会社経営を強固なものにするための制度が間違った方向に進んでしまい、
結果「心の病」を発症させたり「発症予備軍」となってしまうという話をしてきました。

会社は「社員のため」「売上・利益を出すため」に多種多様な制度を構築し
社員を奮い立たせようとしますが、
それが結果的に心の病を発症させることに意外と気付かれていません。

そこが問題なのです。

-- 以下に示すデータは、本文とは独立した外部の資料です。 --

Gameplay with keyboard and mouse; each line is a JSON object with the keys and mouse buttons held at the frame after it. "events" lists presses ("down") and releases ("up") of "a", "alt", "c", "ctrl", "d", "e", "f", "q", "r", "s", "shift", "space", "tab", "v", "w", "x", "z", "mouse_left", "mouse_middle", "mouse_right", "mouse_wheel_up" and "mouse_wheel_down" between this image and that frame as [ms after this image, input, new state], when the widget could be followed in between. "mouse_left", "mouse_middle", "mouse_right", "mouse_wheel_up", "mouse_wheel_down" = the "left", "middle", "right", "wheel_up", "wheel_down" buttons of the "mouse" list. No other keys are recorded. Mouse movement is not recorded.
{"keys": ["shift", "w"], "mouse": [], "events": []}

なぜ気付かないのか?



それは、会社が作った制度が「会社のため」になってしまい「社員のため」では
ないからです。

最終的なゴールは会社のためで間違いないでしょうが、
その過程においては社員のためでないと、作りっぱなしになり運用ができません。


よくありがちなものが、人事評価制度です。

高いお金を出して作った会社、もっと言えば作成に携わった方々は満足しても
それが社員に伝わらなければ意味がありません。
意味がないだけならまだしも、高いお金を捨てることと変わりありません。


これらを引き金に心の病を引き起こしたら…

余計に手間も時間もお金もかかります。


何度も触れましたが、心の病は事後対策ではなく未然予防が一番です。

未然予防のキーワードの一つが「社員のため」です。


会社を動かすのは社員一人一人の力です。
社員一人一人が気持ちよく業務を遂行してくれれば、会社の業績も上がります。



経営者や役員、管理職の皆さんは社員の行動を見れていますか?
見た・聞いた・感じたことを社員に伝えていますか?

それらが出来ずして、会社の想い(制度構築の意味等)が伝わるわけありません。


心の病は肉体的なものではなく精神的なものです。
労使間の精神的な繋がりが希薄であれば、心の病を引き起こすリスクは
潜んでいます。
心の病気だからこそ、精神的な繋がりが大事になるわけです。

メンタルヘルスを考える上で最も大事なことは、
制度構築よりも労使間の繋がりがすべてと言っても過言ではありません。



メンタルヘルスという言葉が広く浸透し、詳しくわからないまでも
その言葉くらいは耳にしたことがあるという方が大半ではないでしょうか。

ここでの内容が皆様のお役に立てば幸いです。
全12回、お付き合いいただきありがとうございました。